Snyder, who is a member at Temple Sinai, recently teamed up with the synagogue’s Rabbi Malcolm Cohen to host a showing of Screenagers at the Adelson Educational Campus. The film digs into the lives of teens and shows how the time they spend online affects their education, family life, friendships, and personal safety.

“Technology is not going to go away,” says Rabbi Cohen, who has two kids, ages 6 and 9, one of which is a girl. “It’s amazing, life changing, but we still have to be aware of how we are moderating it and mediating it.”

Along with discussion and guest speakers, Girl Nation workshops include fun, interactive activities like gratitude exercises, yoga, and meditation that help to guide girls through today’s complicated world, which includes social media usage, and embrace their individuality and self-worth.

“Social media has taken girls, who are already very self-conscious and already somewhat obsessed with how they look, and intensified [their feelings],” explains Dr. Snyder. “We all want to look pretty and we all want to be accepted, but there’s such a focus on it [online]. These girls are constantly comparing themselves to other people rather than cultivating who they are inside. And it comes at a time when they’re still struggling to find themselves in this world.”

Brigette Kelly-Kirvin, Executive Director for Girls on the Run Las Vegas, agrees.

“By age nine, their confidence starts to decline,” she says. “That’s a really young age for confidence starting to plummet. They don’t even know who they are yet and they’re starting to take shape based on what others outside of themselves are telling them. It’s a really impressionable time, pre-adolescence and adolescence.”

A research-based Social-Emotional Learning program, Girls on the Run uses running as a delivery mechanism for empowerment messaging and positive life development. The intentional curriculum places an emphasis on developing competence, confidence, connection, character, caring, and contributions in young girls through lessons that incorporate running and other physical activities.
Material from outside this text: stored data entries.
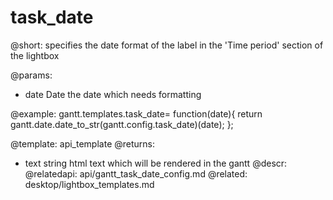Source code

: task_date
=============
@short: specifies the date format of the label in the 'Time period' section of the lightbox
	
@params:
- date	Date	the date which needs formatting

@example:
gantt.templates.task_date= function(date){
    return gantt.date.date_to_str(gantt.config.task_date)(date);
};



@template:	api_template
@returns:
- text		string		html text which will be rendered in the gantt
@descr:
@relatedapi:
	api/gantt_task_date_config.md
@related:
	desktop/lightbox_templates.md

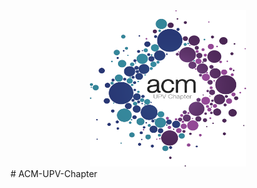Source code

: <center><img src="https://github.com/SrVladyslav/ACM-UPV-Chapter/blob/master/BACK-END/src/public/img/logo.png?raw=true" alt="Logo" width="250" height="250" /></center>
# ACM-UPV-Chapter
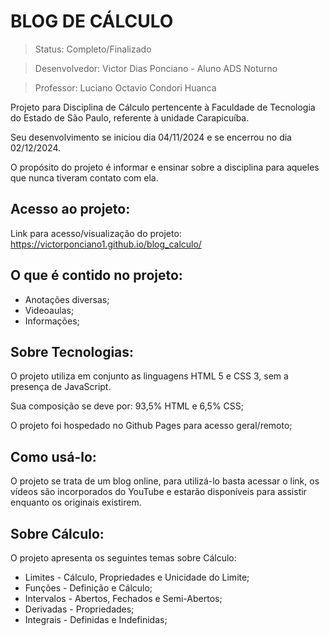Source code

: # BLOG DE CÁLCULO

> Status: Completo/Finalizado

> Desenvolvedor: Victor Dias Ponciano - Aluno ADS Noturno

> Professor: Luciano Octavio Condori Huanca

Projeto para Disciplina de Cálculo pertencente à Faculdade de Tecnologia do Estado de São Paulo, referente à unidade Carapicuíba. 

Seu desenvolvimento se iniciou dia 04/11/2024 e se encerrou no dia 02/12/2024.

O propósito do projeto é informar e ensinar sobre a disciplina para aqueles que nunca tiveram contato com ela.

## Acesso ao projeto:

Link para acesso/visualização do projeto: https://victorponciano1.github.io/blog_calculo/

## O que é contido no projeto:

+ Anotações diversas;
+ Videoaulas;
+ Informações;

## Sobre Tecnologias:

O projeto utiliza em conjunto as linguagens HTML 5 e CSS 3, sem a presença de JavaScript.

Sua composição se deve por: 93,5% HTML e 6,5% CSS;

O projeto foi hospedado no Github Pages para acesso geral/remoto;

## Como usá-lo:

O projeto se trata de um blog online, para utilizá-lo basta acessar o link, os vídeos são incorporados do YouTube e estarão disponíveis para assistir enquanto os originais existirem.

## Sobre Cálculo:

O projeto apresenta os seguintes temas sobre Cálculo:

+ Limites - Cálculo, Propriedades e Unicidade do Limite;
+ Funções - Definição e Cálculo;
+ Intervalos - Abertos, Fechados e Semi-Abertos;
+ Derivadas - Propriedades;
+ Integrais - Definidas e Indefinidas;
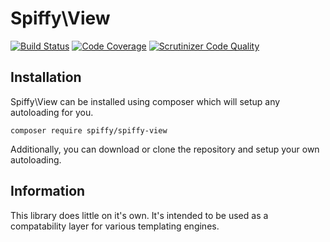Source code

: # Spiffy\View

[![Build Status](https://travis-ci.org/spiffyjr/spiffy-view.svg)](https://travis-ci.org/spiffyjr/spiffy-view)
[![Code Coverage](https://scrutinizer-ci.com/g/spiffyjr/spiffy-view/badges/coverage.png?s=1b7dca9d06b1fd7329a6bf9c10fefa552d4be863)](https://scrutinizer-ci.com/g/spiffyjr/spiffy-view/)
[![Scrutinizer Code Quality](https://scrutinizer-ci.com/g/spiffyjr/spiffy-view/badges/quality-score.png?s=b3a343fc3a2b1ea7fd244499e29ec28d71693fa2)](https://scrutinizer-ci.com/g/spiffyjr/spiffy-view/)

## Installation
Spiffy\View can be installed using composer which will setup any autoloading for you.

`composer require spiffy/spiffy-view`

Additionally, you can download or clone the repository and setup your own autoloading.

## Information

This library does little on it's own. It's intended to be used as a compatability layer for various templating engines.
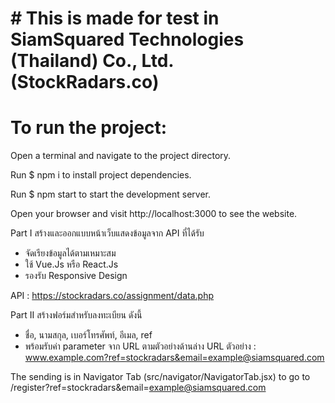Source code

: # # This is made for test in SiamSquared Technologies (Thailand) Co., Ltd. (StockRadars.co)

# To run the project:


 Open a terminal and navigate to the project directory.

 Run $ npm i to install project dependencies.
 
 Run $ npm start to start the development server.

 Open your browser and visit http://localhost:3000 to see the website.


 Part I สร้างและออกแบบหน้าเว็บแสดงข้อมูลจาก API ที่ได้รับ 
 - จัดเรียงข้อมูลได้ตามเหมาะสม 
 - ใช้ Vue.Js หรือ React.Js 
 - รองรับ Responsive Design 

API : https://stockradars.co/assignment/data.php 

 Part II สร้างฟอร์มสำหรับลงทะเบียน ดังนี้ 
 - ชื่อ, นามสกุล, เบอร์โทรศัพท์, อีเมล, ref 
 - พร้อมรับค่า parameter จาก URL ตามตัวอย่างด้านล่าง URL 
 ตัวอย่าง : www.example.com?ref=stockradars&email=example@siamsquared.com 

 The sending is in Navigator Tab (src/navigator/NavigatorTab.jsx) to go to /register?ref=stockradars&email=example@siamsquared.com
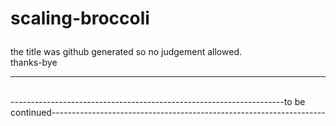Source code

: # scaling-broccoli</p>
<p>the title was github generated so no judgement allowed.<br> 
thanks-bye</p>
<hr>
<br>
--------------------------------------------------------------------to be continued--------------------------------------------------------------------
Young girls enjoying the movie Screenagers

Kelly-Kirvin has noticed that girls are coming into the program “younger and younger and younger with smartphones,” and not only from affluent areas.

“We know social media is part of their life,” she says. “We can’t say don’t do this because that’s only going to drive them to it more.”

Instead, groups like Girl Nation and Girls on the Run are helping girls to get to know themselves and their boundaries.

“We want them to understand when someone is encroaching on their boundaries or bullying them on social media, and how to navigate that,” says Kelly-Kirvin.

Grace, 9, has been attending Girl Nation events for the past year. She considers it a safe space.

“All of the girls are similar but also different, in good ways, so you can be yourself and make a weird face and no one will look at you funny,” she says. “We do a lot of yoga and … if you’re having problems or someone is rude to you at school, and you don’t know how to solve it, we talk … about things we can do to solve it or help others solve it.”

Hirsch, who turns 10 in October and is excited to get her own phone for her birthday, believes that Girl Nation is preparing her for challenges to come.

“I feel a lot stronger in any situation that comes up,” she says. “I can stand up for myself, but not in a rude way.”

The fourth grader doesn’t have any social media accounts, and she isn’t in any hurry. She is waiting until middle school to sign up.

Kelly-Kirvin points out that bullying can happen whether you’re online or not, but the anonymous nature of the Internet may embolden someone to say something mean they wouldn’t necessarily say otherwise.

“Bullying is not new, it’s just different,” she says, adding that it’s important to teach young girls to “be up-standers not bystanders.”